Equilibrium [³H]ryanodine binding to cell lysates was performed as described previously [49,54] with some modifications. Cell lysates were incubated with 5 nM [³H]ryanodine at 37°C for 2 h in 300 µl of a binding solution containing 500 mM KCl, 25 mM Tris, 50 mM HEPES (pH 7.4). Free [Ca²⁺] (0.1 nM to 100 µM) was adjusted by EGTA and CaCl₂ solutions using the computer program of Fabiato and Fabiato [51]. At the completion of incubation, samples were diluted with 5 ml of ice-cold washing buffer containing 25 mM Tris (pH 8.0) and 250 mM KCl, and filtered through Whatman GF/B filters presoaked with 1% polyethylenimine. Filters were washed immediately with 2 × 5 ml of the same buffer. The amount of [³H]ryanodine retained in filters was determined by liquid scintillation counting. Specifically bound [³H]ryanodine was calculated by subtracting nonspecific binding that was determined in the presence of 50 µM unlabeled ryanodine. All binding assays were performed in duplicate. [³H]ryanodine binding data were fitted with the Hill equation using the Prism 8 (GraphPad Software, San Diego, California, U.S.A.).

Statistical analysis

All values shown are mean ± SEM unless indicated otherwise. To test for differences between groups, we used Student’s t test (two-tailed) or one-way ANOVA with post hoc tests. A P-value <0.05 was considered to be statistically significant.

Human studies

Human studies were approved by IRCCS Fondazione Maugeri ethical IRB and in agreement with the Declaration of Helsinki. Patients were referred to the Molecular Cardiology Clinics of the Maugeri Foundation for evaluation of family history of sudden cardiac death (SCD) and underwent clinical evaluation and genetic testing. All patients or their guardians provided written informed consent.

Results

Identification of LOF RyR2 mutations associated with sudden death

Among hundreds of disease-associated RyR2 mutations, there are only a handful of known LOF RyR2 mutations characterized to date [8,46,55–58]. The impact of most of the disease-associated RyR2 mutations has not been functionally characterized. It has become imperative to identify patients with RyR2 LOF mutations, as their phenotypes are effectively concealed prior to their onset of ventricular arrhythmias or sudden death. To this end, we performed functional screening of a large number of RyR2 mutations associated with IVF and/or SUD (Supplementary data). These include RyR2 mutations: I217V [59], R414C [60], P466A [61], E1127G (new), G2145R [62], F2331S [60], G2337V [63], A2387T [61], Y2392C [13], R2401L [60], A3442E (new), I3476T (new), R3570W [62], N4097S [59], E4146K [59], I4848V [61], G4935R [64], and R4959Q [65]. Of these mutations, E1127G, A3442E, and I3476T are novel. Most of these mutations are located in one of the four disease hotspots in RyR2 (Figure 1). All these mutation carriers were labelled as IVF patients or were associated with SUD. It is unclear whether these mutations are associated with the typical CPVT that is caused by GOF RyR2 mutations or with the newly identified RyR2-CRDS that is caused by LOF RyR2 mutations [46].

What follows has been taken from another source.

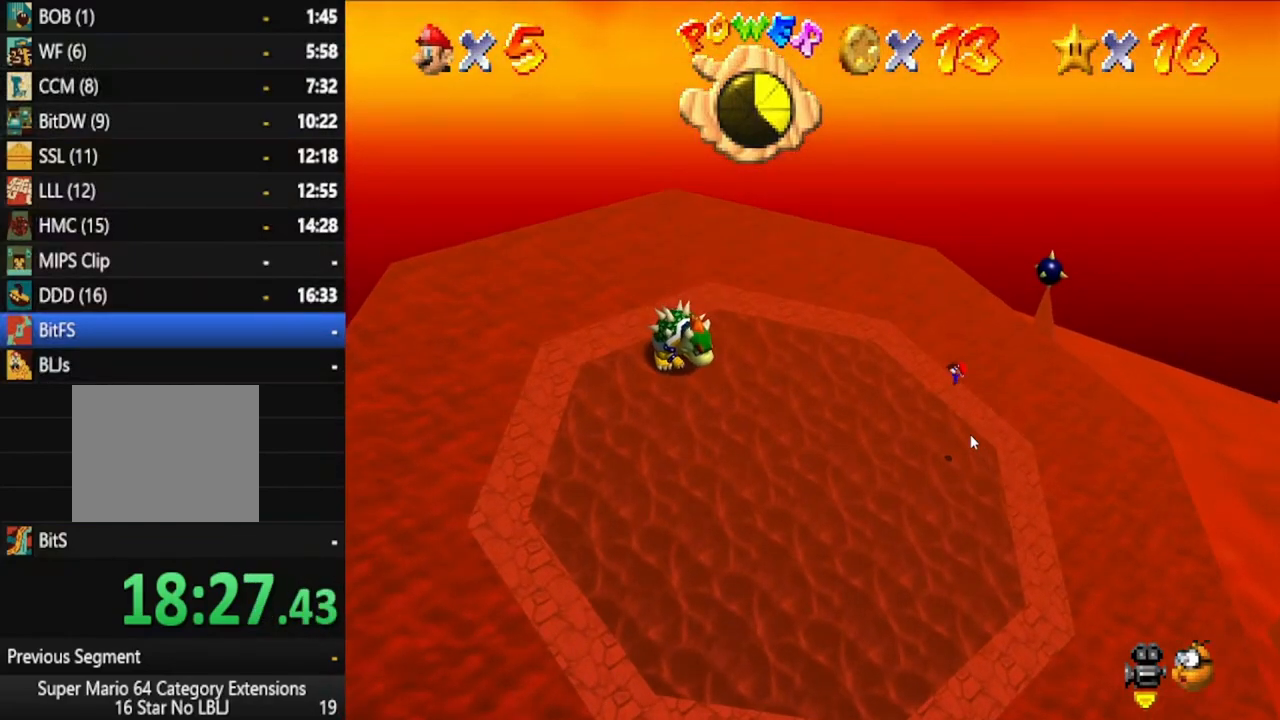
{"buttons": [], "left_stick": "up-left", "right_stick": "center", "events": [[133, "X", "up"]]}
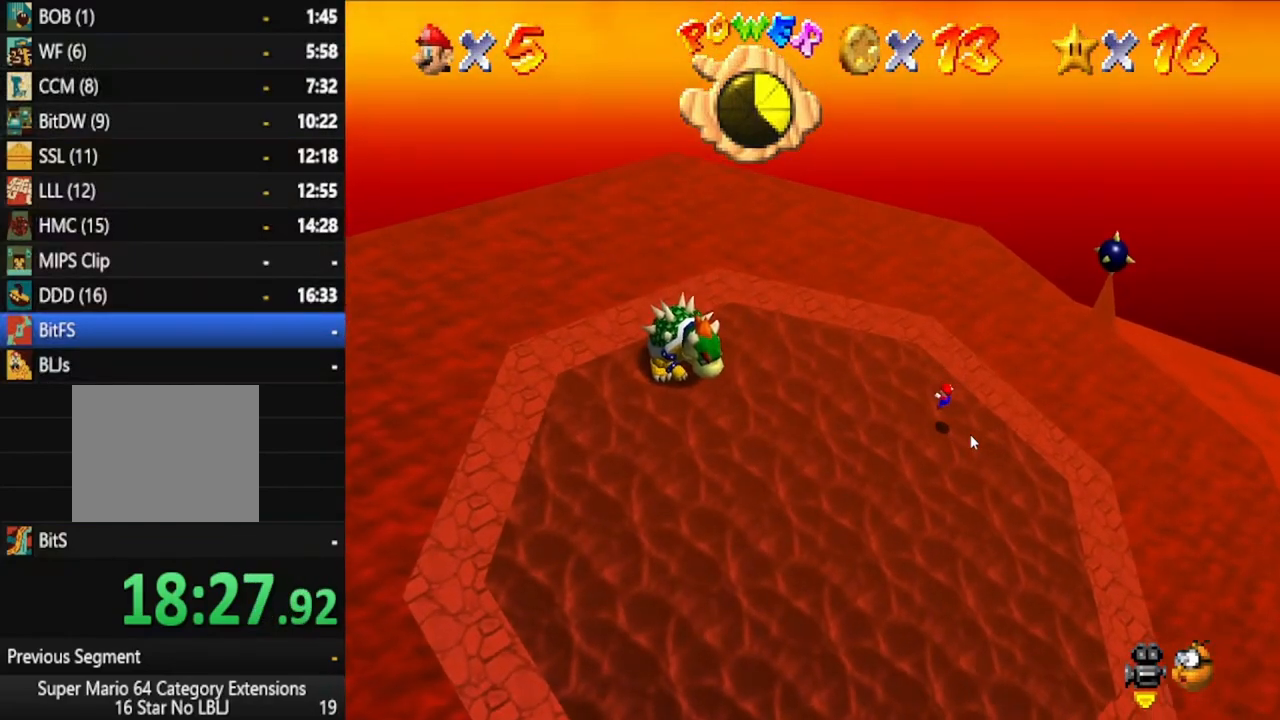
{"buttons": [], "left_stick": "up-left", "right_stick": "center", "events": []}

(A) A schematic diagram of the linear sequence of RyR2. Major structural domains of RyR2 are depicted as solid blue boxes. The orange boxes indicate four disease-associated mutation clusters (mutation hotspots) in RyR2. IVF- and SCD-associated RyR2 mutations identified were listed underneath their corresponding domains. **(B)** Locations of RyR2 mutations in the three-dimensional structure of RyR2 (6JI0). The three-dimensional locations of RyR2 mutations, F2331S, G2337V, A3442E, I3476T, and R3570W have not been resolved and thus were not shown in the three-dimensional structure. The bindings sites for Ca²⁺, caffeine, and ATP are also shown.

To address this question, we assessed the impact of each of the 18 mutations on RyR2 function by measuring caffeine induced Ca²⁺ release in HEK293 cells. Figure 2 shows intracellular Ca²⁺ release induced by sequential additions of increasing concentrations of caffeine in HEK293 cells transfected with the RyR2 WT, the E4146K or G4935R mutants using the fluorescent Ca²⁺ indicator dye fluo-3 AM. HEK293 cells expressing RyR2 WT responded to caffeine with an activation threshold of ∼0.05 mM. The level of Ca²⁺ release increased progressively with each consecutive addition of caffeine from 0.05 mM up to 1.0 mM, and then decreased with further additions of caffeine (2.5 and 5 mM). This decrease is likely due to the depletion of the intracellular Ca²⁺ stores by the prior additions of caffeine (0.025–1.0 mM) (Figure 2A,D). On the other hand, the E4146K mutation markedly suppressed the caffeine response with an activation threshold of ∼1 mM, while the G4935R mutation completely abolished caffeine response (Figure 2B–D). Immunoblotting analysis showed that the expression of the E4146K mutant in HEK293 cells was markedly reduced, whereas the expression of the G4935R mutant was unchanged compared with that of the RyR2 WT (Figure 2E,F, Supplementary Figures S1 and S2). Other RyR2 mutants, including I217V, R414C, P466A, E1127G, G2145R, F2331S, G2337V, A2387T, Y2392C, R2401L, A3442E, I3476T, R3570W, N4097S, I4848V, and R4959Q, exhibited a caffeine response similar to that of the RyR2 WT (Figures 3 and 4). Note that the R414C mutation was previously reported to have no significant impact on the Ca²⁺ dependent activation of [³H]ryanodine binding to RyR2 [24]. Therefore, these functional screening identified 2 additional RyR2 mutations (E4146K and G4935R) that substantially suppress or abolish RyR2 function. However, it is important to emphasize that RyR2 mutations that displayed a caffeine response similar to that of RyR2 WT may alter other aspects of channel function. Thus, the pathogenicity of RyR2 mutations with a WT-like caffeine response is unclear and is yet to be determined.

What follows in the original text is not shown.